[[ Excerpt, beginning ]]
In general, children have suffered milder cases of COVID-19 than adults. However, reports from around the world now describe a multisystem inflammatory condition that is seriously affecting children and teens.
According to the World Health Organization, hospitals in Italy, Europe and North America have recently reported that children and teens are being admitted to the intensive care units with symptoms of a multisystem inflammatory condition. What is this new syndrome?
The symptoms present similarly to Kawasaki disease and toxic shock syndrome. Kawasaki disease is characterized by self-limiting vasculitis – an inflammation in blood vessels throughout the body. It almost exclusively affects children and a lasting fever is typically the first sign. Toxic shock syndrome is a rare, life-threatening complication of particular types of bacterial infections. Regarding the new inflammatory syndrome, now being called Pediatric Inflammatory Multisystem Syndrome (PIMS-TS), early hypotheses are that it may bear a connection to the novel coronavirus.
A preliminary case definition of PIMS-TS, as outlined by the WHO, describes that children with the syndrome have a minimum of two of the following symptoms:
- Hypotension or shock
- Cardiac arrhythmia
- Evidence of coagulopathy
- Acute gastrointestinal problems
- Elevated inflammatory markers with no other obvious microbial cause of inflammation
- Have either had coronavirus or been in direct contact with someone who did
Prof. Galia Rahav, Director of the Infectious Disease Unit and Laboratories at Sheba Medical Center, reports that thus far, three known cases of PIMS-TS have occurred in Israel, and none of the cases were fatal. There was also one case of an adult who required treatment at Sheba recently for similar symptoms.
[[ Excerpt, end ]]
→ **Required action**
Please copy out the whole article above on the new pediatric inflammatory syndrome, word for word.
[[ Extracted information, beginning ]]
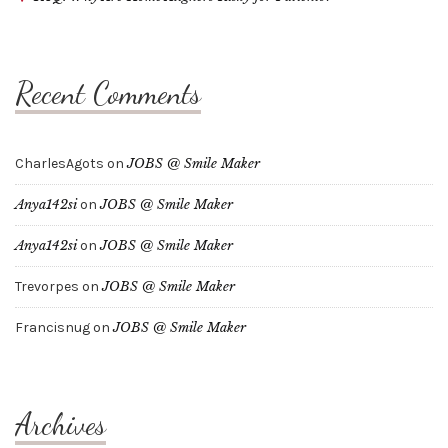
Recent Comments
CharlesAgots
on
JOBS @ Smile Maker
Anya142si
on
JOBS @ Smile Maker
Anya142si
on
JOBS @ Smile Maker
Trevorpes
on
JOBS @ Smile Maker
Francisnug
on
JOBS @ Smile Maker
Archives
[[ Extracted information, end ]]
→ **Response for this exercise**
In general, children have suffered milder cases of COVID-19 than adults. However, reports from around the world now describe a multisystem inflammatory condition that is seriously affecting children and teens.
According to the World Health Organization, hospitals in Italy, Europe and North America have recently reported that children and teens are being admitted to the intensive care units with symptoms of a multisystem inflammatory condition. What is this new syndrome?
The symptoms present similarly to Kawasaki disease and toxic shock syndrome. Kawasaki disease is characterized by self-limiting vasculitis – an inflammation in blood vessels throughout the body. It almost exclusively affects children and a lasting fever is typically the first sign. Toxic shock syndrome is a rare, life-threatening complication of particular types of bacterial infections. Regarding the new inflammatory syndrome, now being called Pediatric Inflammatory Multisystem Syndrome (PIMS-TS), early hypotheses are that it may bear a connection to the novel coronavirus.
A preliminary case definition of PIMS-TS, as outlined by the WHO, describes that children with the syndrome have a minimum of two of the following symptoms:
- Hypotension or shock
- Cardiac arrhythmia
- Evidence of coagulopathy
- Acute gastrointestinal problems
- Elevated inflammatory markers with no other obvious microbial cause of inflammation
- Have either had coronavirus or been in direct contact with someone who did
Prof. Galia Rahav, Director of the Infectious Disease Unit and Laboratories at Sheba Medical Center, reports that thus far, three known cases of PIMS-TS have occurred in Israel, and none of the cases were fatal. There was also one case of an adult who required treatment at Sheba recently for similar symptoms.